If you find yourself out of breath or unable to lengthen your exhale, you are likely doing what’s called “reverse breathing” – pulling the breath up into the upper lungs instead of letting the diaphragm drop on the inhale. it’s time for a private session or two to get your diaphragm reflexively doing what it may not have done for a very long time! See the Contact page.

You can stop reading there if you like, or if you’d like to know Why this works, read on for a brief summary. When we slow down the exhale, we increase the level of carbon dioxide (CO2) relative to oxygen (O2) in the body. We can think of CO2 as a primary regulator of ph and overall systemic balance (the need for a much greater respect for CO2 will have to wait for another blog). Most of us breathe shallowly, depriving ourselves of sufficient CO2. Long exhales also stimulate the Vagus nerve (rVNS) to facilitate parasympathetic nervous system activity (think rest and digest) and tend to get the diaphragm moving more optimally. Those long exhales directly improve both our autonomic function and our ability to think.

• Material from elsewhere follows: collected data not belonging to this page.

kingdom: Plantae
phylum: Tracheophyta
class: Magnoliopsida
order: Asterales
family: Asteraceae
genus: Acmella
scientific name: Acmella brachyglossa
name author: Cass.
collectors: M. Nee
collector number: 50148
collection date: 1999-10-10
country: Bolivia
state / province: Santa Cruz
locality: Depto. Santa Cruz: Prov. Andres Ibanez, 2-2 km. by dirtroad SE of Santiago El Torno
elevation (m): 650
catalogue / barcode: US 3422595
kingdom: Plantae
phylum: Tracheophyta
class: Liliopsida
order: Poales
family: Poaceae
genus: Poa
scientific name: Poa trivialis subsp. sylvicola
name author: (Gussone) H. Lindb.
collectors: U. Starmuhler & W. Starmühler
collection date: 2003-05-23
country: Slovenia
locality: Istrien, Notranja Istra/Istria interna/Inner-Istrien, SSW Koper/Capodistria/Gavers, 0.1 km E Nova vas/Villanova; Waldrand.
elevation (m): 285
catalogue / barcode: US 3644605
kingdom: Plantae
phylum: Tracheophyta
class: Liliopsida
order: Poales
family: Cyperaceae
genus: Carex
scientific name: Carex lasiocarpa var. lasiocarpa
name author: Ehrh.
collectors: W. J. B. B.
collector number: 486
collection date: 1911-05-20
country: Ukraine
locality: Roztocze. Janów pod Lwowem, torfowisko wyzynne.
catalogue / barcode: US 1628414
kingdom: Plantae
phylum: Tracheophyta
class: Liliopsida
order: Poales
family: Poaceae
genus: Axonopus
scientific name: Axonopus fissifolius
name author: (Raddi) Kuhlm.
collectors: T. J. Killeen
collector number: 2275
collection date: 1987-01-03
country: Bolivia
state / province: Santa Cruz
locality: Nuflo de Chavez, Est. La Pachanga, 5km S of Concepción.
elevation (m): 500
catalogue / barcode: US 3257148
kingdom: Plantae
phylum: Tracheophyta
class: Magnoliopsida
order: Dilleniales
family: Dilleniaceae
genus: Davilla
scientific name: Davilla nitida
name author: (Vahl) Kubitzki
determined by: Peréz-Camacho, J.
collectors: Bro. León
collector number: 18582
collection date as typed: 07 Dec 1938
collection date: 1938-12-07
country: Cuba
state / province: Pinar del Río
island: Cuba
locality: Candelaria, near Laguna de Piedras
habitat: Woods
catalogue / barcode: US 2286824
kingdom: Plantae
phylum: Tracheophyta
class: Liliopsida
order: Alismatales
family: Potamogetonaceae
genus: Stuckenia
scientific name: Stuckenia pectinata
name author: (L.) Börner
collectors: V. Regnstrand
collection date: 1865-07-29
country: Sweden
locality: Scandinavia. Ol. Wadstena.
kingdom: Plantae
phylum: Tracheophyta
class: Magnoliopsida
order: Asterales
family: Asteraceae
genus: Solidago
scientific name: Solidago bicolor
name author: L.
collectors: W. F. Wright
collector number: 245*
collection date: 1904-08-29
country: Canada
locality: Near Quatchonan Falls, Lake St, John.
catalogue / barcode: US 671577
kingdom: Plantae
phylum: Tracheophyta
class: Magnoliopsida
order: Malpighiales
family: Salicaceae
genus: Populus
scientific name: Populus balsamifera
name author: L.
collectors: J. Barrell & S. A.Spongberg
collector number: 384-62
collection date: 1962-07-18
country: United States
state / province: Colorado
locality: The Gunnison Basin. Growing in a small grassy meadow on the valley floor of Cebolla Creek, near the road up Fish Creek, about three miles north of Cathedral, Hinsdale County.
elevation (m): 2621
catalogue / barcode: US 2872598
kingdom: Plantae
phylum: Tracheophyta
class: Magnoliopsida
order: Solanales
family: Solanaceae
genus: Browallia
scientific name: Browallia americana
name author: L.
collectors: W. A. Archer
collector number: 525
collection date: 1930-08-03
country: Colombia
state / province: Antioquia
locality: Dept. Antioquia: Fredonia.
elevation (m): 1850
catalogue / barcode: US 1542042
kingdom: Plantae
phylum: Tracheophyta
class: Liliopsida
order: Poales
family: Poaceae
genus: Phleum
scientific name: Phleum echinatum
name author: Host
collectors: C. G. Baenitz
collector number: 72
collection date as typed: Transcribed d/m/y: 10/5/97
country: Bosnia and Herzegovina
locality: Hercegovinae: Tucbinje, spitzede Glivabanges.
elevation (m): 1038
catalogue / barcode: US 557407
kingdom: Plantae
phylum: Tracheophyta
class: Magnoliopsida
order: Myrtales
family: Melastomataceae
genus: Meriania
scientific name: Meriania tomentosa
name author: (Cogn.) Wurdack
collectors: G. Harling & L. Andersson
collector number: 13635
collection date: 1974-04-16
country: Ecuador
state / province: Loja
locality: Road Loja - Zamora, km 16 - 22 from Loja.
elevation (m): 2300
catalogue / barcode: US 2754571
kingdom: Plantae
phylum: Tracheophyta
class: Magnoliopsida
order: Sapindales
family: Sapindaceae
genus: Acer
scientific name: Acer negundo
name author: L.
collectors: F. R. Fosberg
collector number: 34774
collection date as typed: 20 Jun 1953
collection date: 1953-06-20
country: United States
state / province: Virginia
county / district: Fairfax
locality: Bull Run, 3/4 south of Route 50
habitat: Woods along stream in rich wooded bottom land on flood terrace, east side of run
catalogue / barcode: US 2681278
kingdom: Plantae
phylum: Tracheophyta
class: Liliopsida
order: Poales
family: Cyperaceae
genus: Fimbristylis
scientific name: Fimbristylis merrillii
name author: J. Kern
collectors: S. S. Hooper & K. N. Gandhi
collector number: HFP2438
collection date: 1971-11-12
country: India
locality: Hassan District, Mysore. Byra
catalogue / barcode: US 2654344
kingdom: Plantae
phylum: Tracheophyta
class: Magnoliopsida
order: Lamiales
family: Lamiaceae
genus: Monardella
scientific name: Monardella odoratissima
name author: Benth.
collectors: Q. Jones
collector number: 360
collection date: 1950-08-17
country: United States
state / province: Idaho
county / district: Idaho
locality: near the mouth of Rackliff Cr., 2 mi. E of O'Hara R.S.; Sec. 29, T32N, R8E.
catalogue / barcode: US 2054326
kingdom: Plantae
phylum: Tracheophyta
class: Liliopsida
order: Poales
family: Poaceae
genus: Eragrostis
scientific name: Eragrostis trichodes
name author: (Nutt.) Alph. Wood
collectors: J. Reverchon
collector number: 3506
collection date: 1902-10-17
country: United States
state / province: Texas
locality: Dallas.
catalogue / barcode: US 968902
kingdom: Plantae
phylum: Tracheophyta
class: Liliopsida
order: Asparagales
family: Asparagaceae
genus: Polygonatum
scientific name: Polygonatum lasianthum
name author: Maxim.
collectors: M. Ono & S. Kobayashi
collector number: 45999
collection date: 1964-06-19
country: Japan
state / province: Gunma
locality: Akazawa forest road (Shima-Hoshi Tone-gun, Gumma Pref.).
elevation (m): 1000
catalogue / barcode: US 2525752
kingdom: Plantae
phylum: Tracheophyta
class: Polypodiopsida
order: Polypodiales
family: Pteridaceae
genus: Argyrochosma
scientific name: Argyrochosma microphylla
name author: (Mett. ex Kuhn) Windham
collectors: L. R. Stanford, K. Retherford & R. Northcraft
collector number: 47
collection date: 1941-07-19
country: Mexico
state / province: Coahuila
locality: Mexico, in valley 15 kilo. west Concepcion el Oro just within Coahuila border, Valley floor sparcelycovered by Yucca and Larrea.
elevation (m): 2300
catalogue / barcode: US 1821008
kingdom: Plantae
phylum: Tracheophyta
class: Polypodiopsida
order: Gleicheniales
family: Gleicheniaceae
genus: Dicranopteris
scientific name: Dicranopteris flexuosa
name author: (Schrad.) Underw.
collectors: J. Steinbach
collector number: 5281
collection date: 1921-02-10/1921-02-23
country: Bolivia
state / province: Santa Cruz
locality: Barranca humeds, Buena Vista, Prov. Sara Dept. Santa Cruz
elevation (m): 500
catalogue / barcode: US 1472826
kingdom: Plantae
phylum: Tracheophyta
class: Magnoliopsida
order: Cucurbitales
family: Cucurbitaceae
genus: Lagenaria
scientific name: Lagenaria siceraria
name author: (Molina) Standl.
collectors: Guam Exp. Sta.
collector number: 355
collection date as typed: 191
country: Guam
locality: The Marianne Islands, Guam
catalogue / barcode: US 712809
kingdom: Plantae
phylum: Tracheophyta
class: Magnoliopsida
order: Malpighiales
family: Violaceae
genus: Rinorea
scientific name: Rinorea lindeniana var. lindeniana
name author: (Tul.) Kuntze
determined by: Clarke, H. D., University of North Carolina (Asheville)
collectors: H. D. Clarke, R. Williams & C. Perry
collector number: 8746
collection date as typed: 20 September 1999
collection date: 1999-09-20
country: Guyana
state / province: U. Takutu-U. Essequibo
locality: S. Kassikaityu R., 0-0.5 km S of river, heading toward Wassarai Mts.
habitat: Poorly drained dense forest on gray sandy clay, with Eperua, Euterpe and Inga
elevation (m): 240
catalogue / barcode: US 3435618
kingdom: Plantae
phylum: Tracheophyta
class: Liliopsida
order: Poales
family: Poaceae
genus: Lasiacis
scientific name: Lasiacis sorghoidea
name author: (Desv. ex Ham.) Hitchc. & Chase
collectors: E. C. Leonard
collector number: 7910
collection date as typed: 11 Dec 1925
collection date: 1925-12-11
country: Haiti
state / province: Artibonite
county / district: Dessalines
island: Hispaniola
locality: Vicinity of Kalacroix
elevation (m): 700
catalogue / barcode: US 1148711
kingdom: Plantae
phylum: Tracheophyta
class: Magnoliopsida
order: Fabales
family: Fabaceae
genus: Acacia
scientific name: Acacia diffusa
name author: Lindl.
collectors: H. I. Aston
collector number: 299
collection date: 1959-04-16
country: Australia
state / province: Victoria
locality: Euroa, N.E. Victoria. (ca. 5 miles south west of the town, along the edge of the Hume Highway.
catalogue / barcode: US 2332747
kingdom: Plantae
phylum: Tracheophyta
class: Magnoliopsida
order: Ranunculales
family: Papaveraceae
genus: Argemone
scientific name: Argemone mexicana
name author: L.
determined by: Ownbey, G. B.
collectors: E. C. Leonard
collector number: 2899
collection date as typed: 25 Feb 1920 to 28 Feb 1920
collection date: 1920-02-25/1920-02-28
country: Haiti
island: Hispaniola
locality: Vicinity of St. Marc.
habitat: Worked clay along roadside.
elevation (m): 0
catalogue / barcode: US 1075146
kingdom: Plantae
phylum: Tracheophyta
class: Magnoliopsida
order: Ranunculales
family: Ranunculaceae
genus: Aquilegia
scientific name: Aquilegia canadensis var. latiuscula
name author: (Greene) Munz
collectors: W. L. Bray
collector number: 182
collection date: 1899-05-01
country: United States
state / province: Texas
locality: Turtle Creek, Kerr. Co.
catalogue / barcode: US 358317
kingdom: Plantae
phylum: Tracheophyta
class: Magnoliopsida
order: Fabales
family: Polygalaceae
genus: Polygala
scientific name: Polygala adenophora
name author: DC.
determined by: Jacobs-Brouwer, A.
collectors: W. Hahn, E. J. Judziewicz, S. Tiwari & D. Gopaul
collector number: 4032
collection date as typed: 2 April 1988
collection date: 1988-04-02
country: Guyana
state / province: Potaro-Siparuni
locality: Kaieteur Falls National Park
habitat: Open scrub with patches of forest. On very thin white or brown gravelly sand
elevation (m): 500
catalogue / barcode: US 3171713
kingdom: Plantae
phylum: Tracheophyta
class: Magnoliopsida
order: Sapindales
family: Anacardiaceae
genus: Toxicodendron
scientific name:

For further reading, here’s a 2019 article in Psychology Today by Christopher Bergland that goes into some detail about the effects of long exhales (and other practices) on the nervous system, with studies cited at the end of the article:
https://www.psychologytoday.com/us/blog/the-athletes-way/201905/longer-exhalations-are-easy-way-hack-your-vagus-nerve

Finally, our breathing spans both the conscious and unconscious realms. It’s great that we are able to consciously change our unconscious breathing habits and thereby so powerfully affect our health, hopefully transforming harmful habits to beneficial ones. But this very act of manipulating breath can in itself be a problem; many people find it difficult to be breath-aware without being a breath-meddler! The unconscious movement of the breath, when attended to with attention as light as a butterfly’s wing, yields a wealth of well-being that no amount of manipulation can.

Most breathing instruction focuses on the inhale, the exhale, or both, as though that is all there is. Yet if we attend with that butterfly presence, we find a pause at the end of the exhale that makes itself known only where the manipulation ceases. The pause, for me, is a deep quiet lake of Presence, of organic rearrangement, a where that is nowhere, out of which springs the fiery spark of the inhale, the demand for life. But only when we stop our meddling! For this reason, I see great value in following the beneficial manipulations of breath with a bit of being-with, allowing integration and a new balance.

The content above does not constitute medical advice. All exercise, therapy, diet, supplement and health practices should be cleared through your health/medical professional.